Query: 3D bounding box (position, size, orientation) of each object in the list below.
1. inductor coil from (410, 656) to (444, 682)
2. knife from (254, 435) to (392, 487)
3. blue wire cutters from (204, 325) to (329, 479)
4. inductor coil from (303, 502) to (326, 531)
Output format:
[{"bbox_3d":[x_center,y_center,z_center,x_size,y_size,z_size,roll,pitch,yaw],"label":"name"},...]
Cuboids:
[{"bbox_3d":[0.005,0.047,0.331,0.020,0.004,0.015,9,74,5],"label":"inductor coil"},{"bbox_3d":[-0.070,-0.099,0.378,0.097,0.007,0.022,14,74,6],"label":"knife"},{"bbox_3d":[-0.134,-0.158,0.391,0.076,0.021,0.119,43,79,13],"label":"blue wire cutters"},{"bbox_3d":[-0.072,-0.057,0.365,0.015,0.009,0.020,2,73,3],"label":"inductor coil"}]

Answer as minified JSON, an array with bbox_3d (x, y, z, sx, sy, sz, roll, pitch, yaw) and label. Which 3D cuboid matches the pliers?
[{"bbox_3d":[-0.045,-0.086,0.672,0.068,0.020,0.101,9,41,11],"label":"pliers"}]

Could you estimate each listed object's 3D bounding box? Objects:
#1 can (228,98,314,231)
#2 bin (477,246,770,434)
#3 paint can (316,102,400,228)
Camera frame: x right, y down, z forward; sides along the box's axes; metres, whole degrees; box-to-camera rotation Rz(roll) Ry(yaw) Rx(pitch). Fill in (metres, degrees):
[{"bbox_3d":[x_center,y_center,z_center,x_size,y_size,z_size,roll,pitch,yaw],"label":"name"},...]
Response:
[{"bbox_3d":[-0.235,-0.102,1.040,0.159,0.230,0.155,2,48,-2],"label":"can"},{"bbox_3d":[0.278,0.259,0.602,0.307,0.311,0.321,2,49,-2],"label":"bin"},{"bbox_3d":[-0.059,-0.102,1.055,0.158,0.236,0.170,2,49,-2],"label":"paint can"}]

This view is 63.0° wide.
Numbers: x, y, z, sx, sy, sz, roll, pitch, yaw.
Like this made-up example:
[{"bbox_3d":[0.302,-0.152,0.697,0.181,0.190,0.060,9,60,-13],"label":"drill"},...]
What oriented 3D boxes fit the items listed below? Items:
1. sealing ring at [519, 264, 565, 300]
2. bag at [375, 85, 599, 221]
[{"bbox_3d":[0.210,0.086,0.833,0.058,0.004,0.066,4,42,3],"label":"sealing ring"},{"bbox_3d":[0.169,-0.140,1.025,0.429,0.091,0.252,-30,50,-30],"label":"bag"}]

Aim of the task: To answer, copy each line from the material above that has the word "below".

Final answer:
Query: 3D bounding box (position, size, orientation) of each object in the list below.
What oriented 3D boxes fit the items listed below? Items:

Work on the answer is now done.